--- START ---
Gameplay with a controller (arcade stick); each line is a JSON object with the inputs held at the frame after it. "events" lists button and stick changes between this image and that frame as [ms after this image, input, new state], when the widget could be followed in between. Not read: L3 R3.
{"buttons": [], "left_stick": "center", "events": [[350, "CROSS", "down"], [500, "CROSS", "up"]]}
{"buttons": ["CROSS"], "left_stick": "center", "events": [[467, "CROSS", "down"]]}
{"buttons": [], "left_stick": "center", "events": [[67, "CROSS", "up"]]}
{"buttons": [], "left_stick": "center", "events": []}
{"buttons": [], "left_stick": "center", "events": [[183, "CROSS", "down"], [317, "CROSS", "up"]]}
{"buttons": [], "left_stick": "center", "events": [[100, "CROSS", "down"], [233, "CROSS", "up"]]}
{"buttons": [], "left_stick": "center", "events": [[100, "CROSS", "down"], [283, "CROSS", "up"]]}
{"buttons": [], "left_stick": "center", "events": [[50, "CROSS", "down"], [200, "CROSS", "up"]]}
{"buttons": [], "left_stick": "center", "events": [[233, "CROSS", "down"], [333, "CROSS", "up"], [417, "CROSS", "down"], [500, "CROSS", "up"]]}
--- END ---
The reply should consist of the full listing, copied exactly.

Gameplay with a controller (arcade stick); each line is a JSON object with the inputs held at the frame after it. "events" lists button and stick changes between this image and that frame as [ms after this image, input, new state], when the widget could be followed in between. Not read: L3 R3.
{"buttons": [], "left_stick": "center", "events": [[350, "CROSS", "down"], [500, "CROSS", "up"]]}
{"buttons": ["CROSS"], "left_stick": "center", "events": [[467, "CROSS", "down"]]}
{"buttons": [], "left_stick": "center", "events": [[67, "CROSS", "up"]]}
{"buttons": [], "left_stick": "center", "events": []}
{"buttons": [], "left_stick": "center", "events": [[183, "CROSS", "down"], [317, "CROSS", "up"]]}
{"buttons": [], "left_stick": "center", "events": [[100, "CROSS", "down"], [233, "CROSS", "up"]]}
{"buttons": [], "left_stick": "center", "events": [[100, "CROSS", "down"], [283, "CROSS", "up"]]}
{"buttons": [], "left_stick": "center", "events": [[50, "CROSS", "down"], [200, "CROSS", "up"]]}
{"buttons": [], "left_stick": "center", "events": [[233, "CROSS", "down"], [333, "CROSS", "up"], [417, "CROSS", "down"], [500, "CROSS", "up"]]}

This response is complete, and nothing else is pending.